■ Texto fuente:

·····

El viento es un país que se fue de Óscar Barrientos Bradasic
Travesía por las letras chilenas
Por Daniel Estrada de la Cruz
Son innecesarias las palabras para explicar mi desazón después de trastabillar y casi perecer bajo la variada y voluminosa cantidad de libros en exposición. Tras el notorio accidente, la actual narrativa chilena se me presenta como un campo minado, francamente hostil para un lector lego como yo, varado en las aguas de las nuevas corrientes literarias. Sin embargo, la encargada de la librería es toda sonrisas y comprensión. Mientras juntos recogemos el amasijo de libros desperdigados, constato que la actual literatura nacional y extranjera descansa en base a voluminosas guías telefónicas de muy buena factura, en donde nombres reconocibles en los medios coronan estas verdaderas biblias de lectura fácil.
Al preguntarle las razones de tamaña hipertrofia textual, la mujer me revela el dato que la mayoría pueden leerse en un par de días sin apuro. Son novelas flash, que se consumen como esas películas en que las horas se pasan volando y que finalmente se pierden en un indolente olvido… Sin embargo, otra especie convive tímidamente junto a los populares mamotretos de letra generosa; en el suelo se desperdigan novelas y poemarios de dimensiones panfletarias producidos por editoriales locales, cuyos títulos y autores me son un misterio.

·····

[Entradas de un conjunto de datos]

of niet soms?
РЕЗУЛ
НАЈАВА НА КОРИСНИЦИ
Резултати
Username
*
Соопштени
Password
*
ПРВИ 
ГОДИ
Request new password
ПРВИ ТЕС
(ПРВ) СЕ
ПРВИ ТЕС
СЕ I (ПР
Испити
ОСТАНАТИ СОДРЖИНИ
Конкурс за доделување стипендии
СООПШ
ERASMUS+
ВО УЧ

·····

■ Actividades:
1) Responda, con base en el texto sobre la narrativa chilena, las preguntas siguientes:
(a) ¿Quién firma el texto?
(b) Según la encargada de la librería, ¿en cuánto tiempo pueden leerse la mayoría de los libros voluminosos?
(c) ¿Quiénes producen las novelas y los poemarios de dimensiones panfletarias que se desperdigan en el suelo?
2) Prosiga el texto sobre la narrativa chilena a partir de su última oración, manteniendo la voz y el tono del original.

■ Resultados esperados:
1)
(a) Daniel Estrada de la Cruz.
(b) En un par de días sin apuro.
(c) Editoriales locales.

2)
“Cómo se puede dar cuenta”, le confieso “no he leído a nadie vivo en mucho tiempo”. La dueña me mira entre compasiva y perpleja. Después de una hora de vagar por una accidentada geografía de autores y títulos, una breve novela surge entre los escombros como si se tratase de una blanca revelación. Los brillantes ojos de la librera dan cuenta de esto, y tímidamente me asegura que es el título más reciente y promisorio que ha llegado, que es de un poeta y escritor sureño, “austral” remata; que escribe sobre el mar, a lo Coloane. “O Conrad” respondo, intentando no mostrarme tan perdido. Todo en su voz indica que es su favorito. Una promesa encerrada en un libro sencillo. La sola idea es tentadora comparada con los ladrillos abúlicos que descansan a su lado.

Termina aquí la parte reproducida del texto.